Start of EXCERPTED RECORDS
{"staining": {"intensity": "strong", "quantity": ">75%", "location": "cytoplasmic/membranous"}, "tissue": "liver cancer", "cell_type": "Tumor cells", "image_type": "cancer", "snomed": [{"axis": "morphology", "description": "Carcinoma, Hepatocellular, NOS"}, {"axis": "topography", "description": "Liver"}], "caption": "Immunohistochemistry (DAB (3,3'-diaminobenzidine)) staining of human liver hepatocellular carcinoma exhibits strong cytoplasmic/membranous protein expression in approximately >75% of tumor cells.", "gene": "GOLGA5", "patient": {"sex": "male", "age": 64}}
End of EXCERPTED RECORDS
Start of EXCERPTED RECORDS
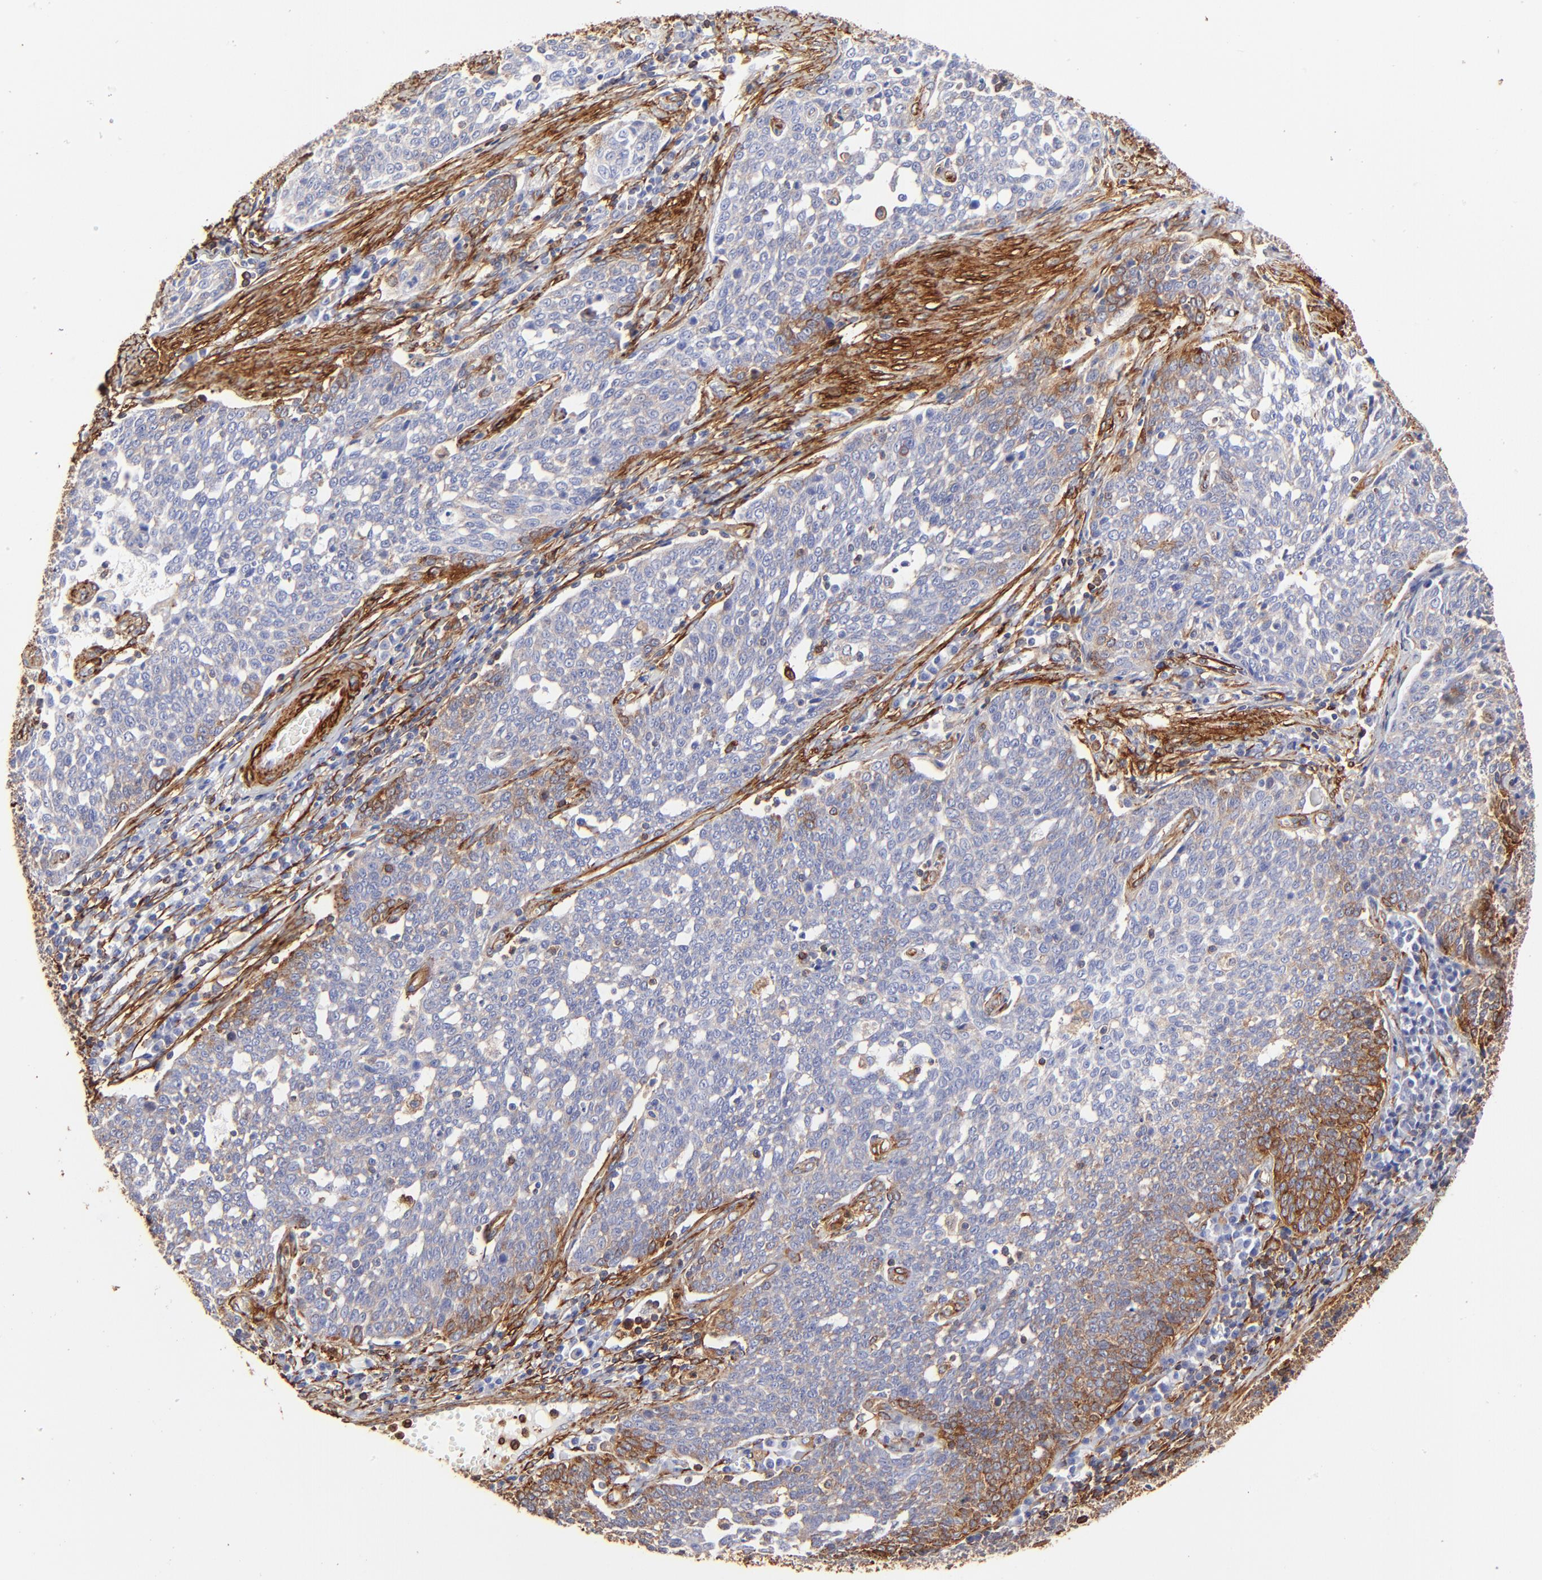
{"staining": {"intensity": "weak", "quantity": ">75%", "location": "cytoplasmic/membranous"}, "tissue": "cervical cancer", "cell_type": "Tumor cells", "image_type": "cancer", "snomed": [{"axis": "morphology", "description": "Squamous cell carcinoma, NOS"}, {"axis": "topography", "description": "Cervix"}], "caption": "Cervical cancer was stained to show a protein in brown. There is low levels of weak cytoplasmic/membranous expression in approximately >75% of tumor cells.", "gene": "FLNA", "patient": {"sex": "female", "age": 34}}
End of EXCERPTED RECORDS
Start of EXCERPTED RECORDS
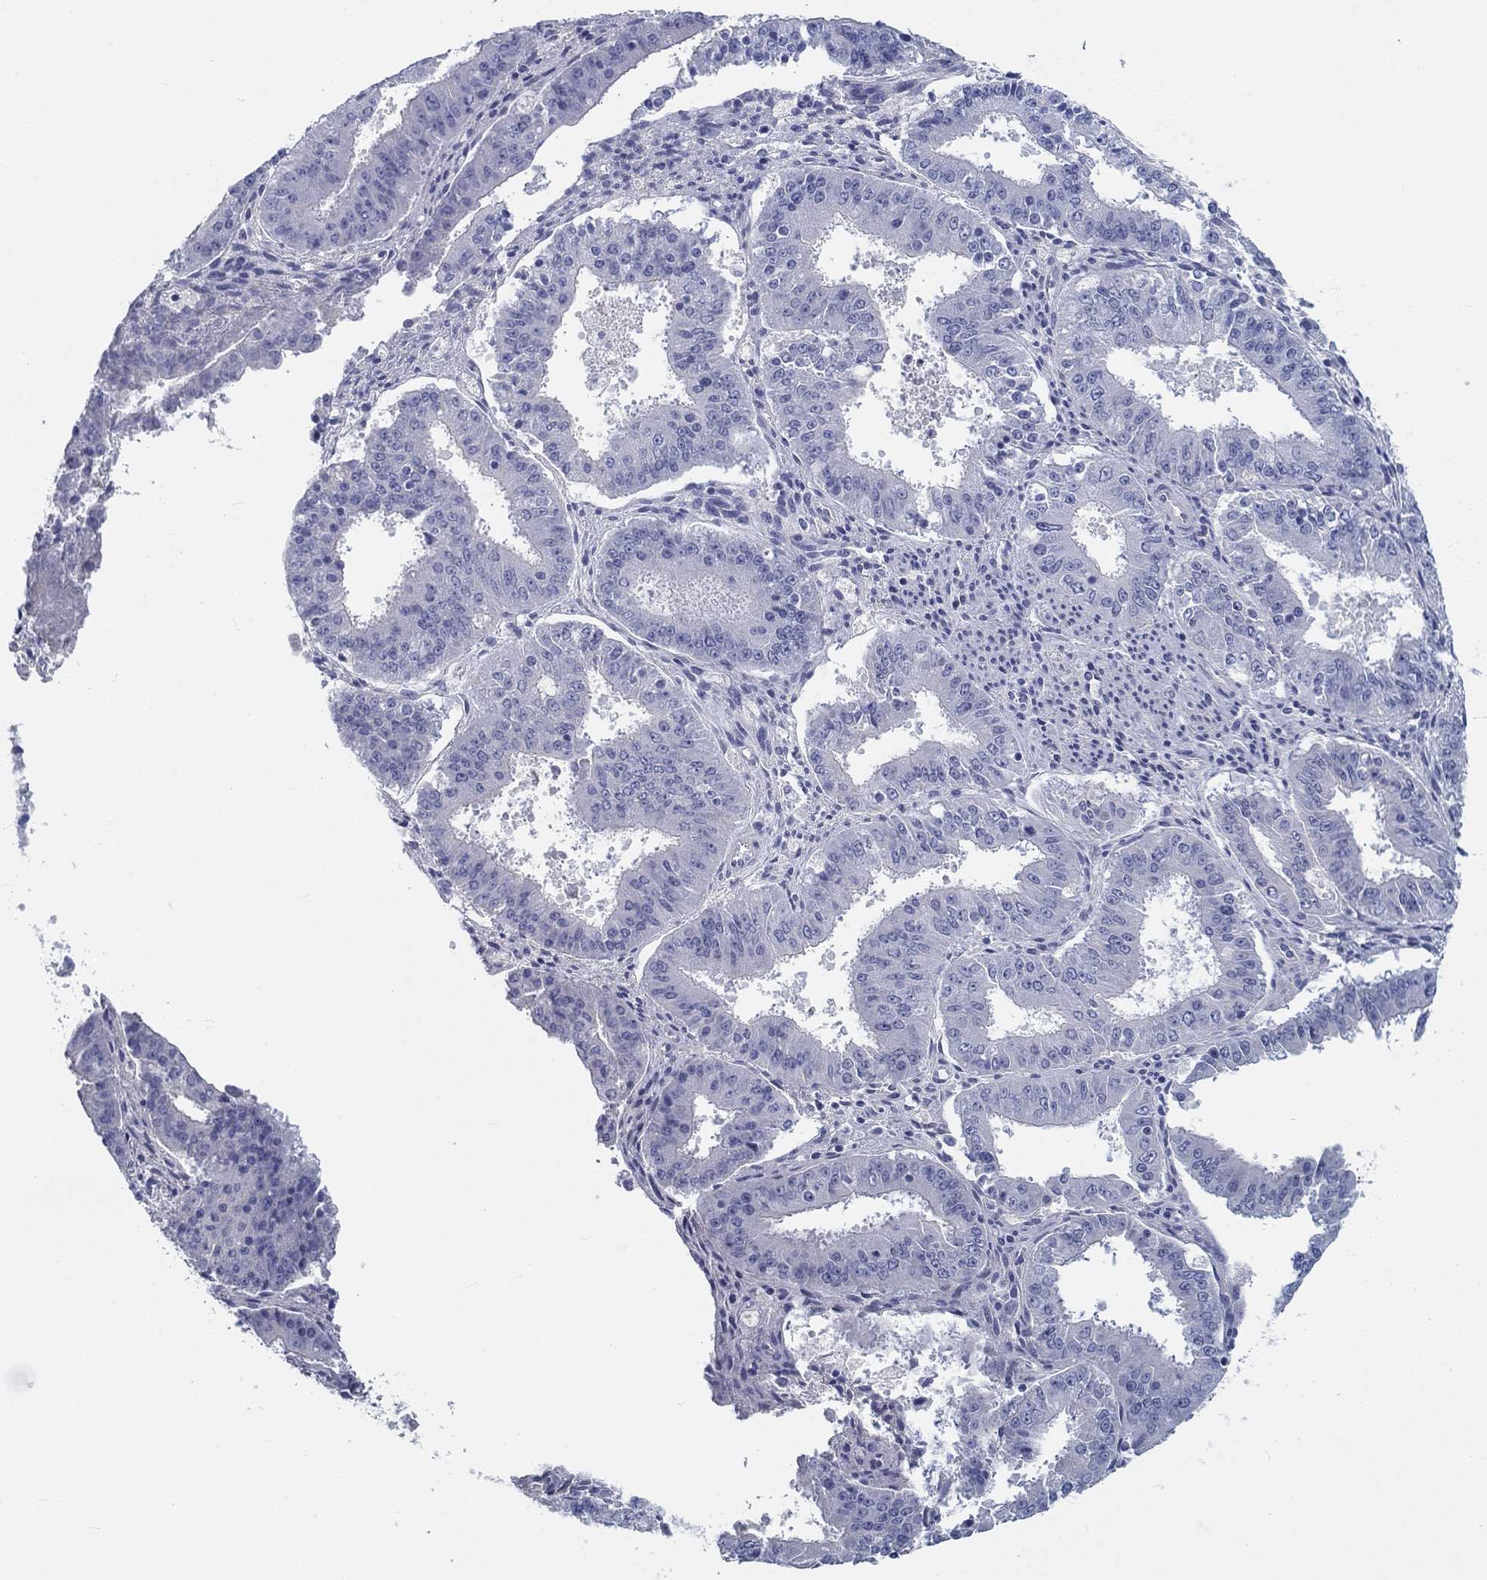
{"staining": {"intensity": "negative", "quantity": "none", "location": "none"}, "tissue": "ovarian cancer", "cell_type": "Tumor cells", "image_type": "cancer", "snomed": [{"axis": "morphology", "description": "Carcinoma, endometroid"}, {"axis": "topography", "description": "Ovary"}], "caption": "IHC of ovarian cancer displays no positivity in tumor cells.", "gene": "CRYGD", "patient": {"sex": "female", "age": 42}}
End of EXCERPTED RECORDS
§ **WHAT IS EXPECTED**
Work through the material above. Then report how many of its lines contain "cytoplasmic", and only that.

§ **EXERCISE ANSWER**
2